Sir Branor the Brown (French: Branor le Brun, Italian: Branor li Brun) is a knight of Uther's original Order of the Round Table, featured in Palamedes and in the prologue of Rustichello da Pisa's Roman de Roi Artus. 13th-century Italian writer Rustichello da Pisa also invented some original episodes starring Brunor le Brun for his Arthurian Compilation.

In his story from Palamedes, Branor le Brun, also known as the Knight of the Dragon or the Dragon Knight (Le Chevaulier au Dragon), visits King Arthur's court aged 120 and proceeds to defeat Arthur and many of his knights of the new Round Table, including Gawain, Lancelot, Palamedes, and Tristan, in jousts. The episode is also the subject of the Greek verse romance Ho Presbys Hippotes (The Old Knight), where he goes unnamed, and is mentioned in the Prose Yvain.

His renowned family from Castle Vallebrun in the Brown Valley (Val Brun) also includes his nephew Seguran (Segurant, Seguarant, Sigurant) the Brown (le Brun, Malory's "Severause le Breuse"), the greatest warrior of Uther. Seguran's father is Branor's brother, named either also Brunor or Ector (Hector) le Brun.

== Brunor of Castle Pluere ==
Sir Brunor or Breunor (Italian: Brunoro) is an Irish knight who is the father of the great knight Galehaut in several Tristan romances, including the Prose Tristan, La Tavola Ritonda, and the Book V of Le Morte d'Arthur. He is called Branor the Brown (Branoro lo Bruno) in the Tristano Panciatichia that confuses him with Branor the Brown, the Old Knight.

Brunor seizes the Castle Pluere, the Castle of Tears or Weeping Castle (Castello del Proro / Chastel des Pleurs) on the Island of Giants, and marries the giantess who is the widow of the previous owner of the castle. She gives birth to Brunor's son Galehaut and his daughter, named Delice in the Prose Tristan but called Riccarda in the Italian romance I Due Tristani). Brunor then upholds the pagan customs of the castle (in Le Morte d'Arthur he appears to be their source), which involves beheading visiting knights and their ladies if they prove to be less powerful (in the case of the knights) or less beautiful (in the case of the ladies) than the castle's lord and lady, respectively.

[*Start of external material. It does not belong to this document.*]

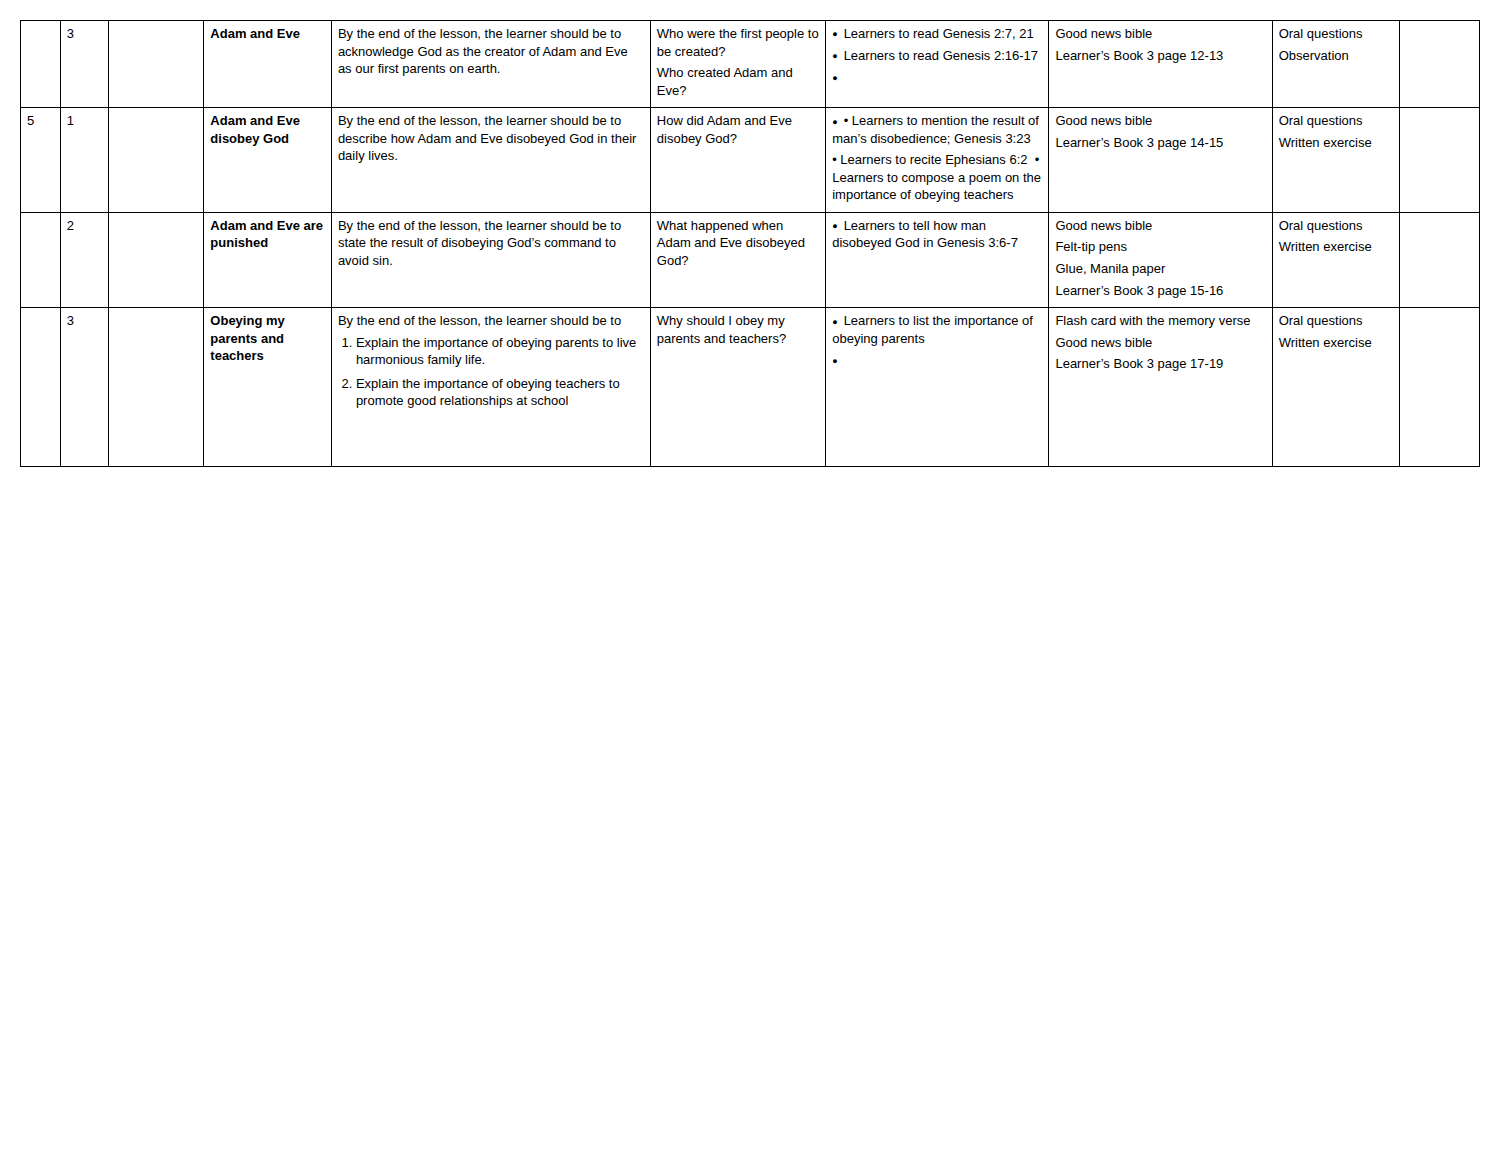| | 3 | | Adam and Eve | By the end of the lesson, the learner should be to acknowledge God as the creator of Adam and Eve as our first parents on earth. | Who were the first people to be created? Who created Adam and Eve? | Learners to read Genesis 2:7, 21 Learners to read Genesis 2:16-17 | Good news bible Learner’s Book 3 page 12-13 | Oral questions Observation | |
| 5 | 1 | | Adam and Eve disobey God | By the end of the lesson, the learner should be to describe how Adam and Eve disobeyed God in their daily lives. | How did Adam and Eve disobey God? | • Learners to mention the result of man’s disobedience; Genesis 3:23 • Learners to recite Ephesians 6:2 • Learners to compose a poem on the importance of obeying teachers | Good news bible Learner’s Book 3 page 14-15 | Oral questions Written exercise | |
| | 2 | | Adam and Eve are punished | By the end of the lesson, the learner should be to state the result of disobeying God’s command to avoid sin. | What happened when Adam and Eve disobeyed God? | Learners to tell how man disobeyed God in Genesis 3:6-7 | Good news bible Felt-tip pens Glue, Manila paper Learner’s Book 3 page 15-16 | Oral questions Written exercise | |
| | 3 | | Obeying my parents and teachers | By the end of the lesson, the learner should be to Explain the importance of obeying parents to live harmonious family life. Explain the importance of obeying teachers to promote good relationships at school | Why should I obey my parents and teachers? | Learners to list the importance of obeying parents | Flash card with the memory verse Good news bible Learner’s Book 3 page 17-19 | Oral questions Written exercise | |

Eventually, Tristan defeats and beheads Brunor by following the customs, and becomes the new lord of the castle.

== Brunoro ==
The Tavola Ritonda character simply known as Sir Brunoro is a relative of Lancelot (Lancilotto) who brazenly seduces the Hebrew Damsel of Thornbush Ford. His role is played by Bleoberis in a corresponding episode in the Tristano Riccardiano.